- Born: Giacomo Mazzucato Venice
- Genres: Electronic; soundtrack;
- Years active: 2013–present
- Label: Sugar

= Yakamoto Kotzuga =

Giacomo Mazzucato (born 10 January 1994), known by his stage name Yakamoto Kotzuga, is an Italian musician, composer and record producer.

== Biography ==
Mazzucato studied at the Conservatorium of Venice.

He began his career in 2013, releasing the EPs Rooms of Emptiness (Bad Panda Records) and Lost Keys & Stolen Kisses (Highlife Recordings).
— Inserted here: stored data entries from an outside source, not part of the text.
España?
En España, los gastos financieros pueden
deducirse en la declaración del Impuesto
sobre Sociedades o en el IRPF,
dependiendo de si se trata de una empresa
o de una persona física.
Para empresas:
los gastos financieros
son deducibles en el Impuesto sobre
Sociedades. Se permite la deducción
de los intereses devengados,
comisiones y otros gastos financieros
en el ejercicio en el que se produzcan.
He produced music for rappers Ghemon and Mecna, and his track “Your Smell” was used in a Vogue report at Paris Fashion Week.
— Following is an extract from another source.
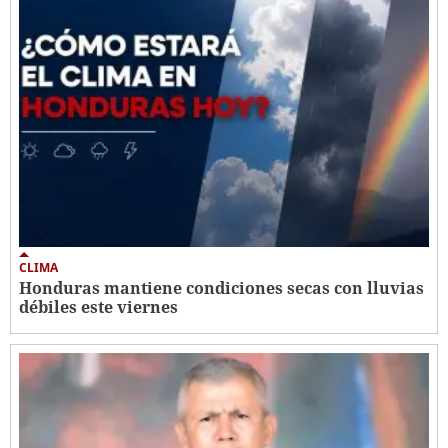
CLIMA
Honduras mantiene condiciones secas con lluvias
débiles este viernes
In 2014 he published the single All These Things I Used To Have and was awarded an artistic residency at Fabrica, the Benetton Group's communication research center, where he worked as a composer and sound designer on documentaries, installations and commercial projects.

In 2015, he signed a publishing deal with Sugar Music and released his debut album, Usually Nowhere, through La Tempesta International/Sugar.
He performed alongside artists including Forest Swords, Tycho, Plaid, Lone, Jhon Talabot, and Legowelt.

He also released the single "Futile," used as the soundtrack for an early Italian 360° virtual-reality video project produced by Cattleya, and created the set for designer Chiara Boni's New York Fashion Week show.

In 2016, he released the single "T.H.R.U."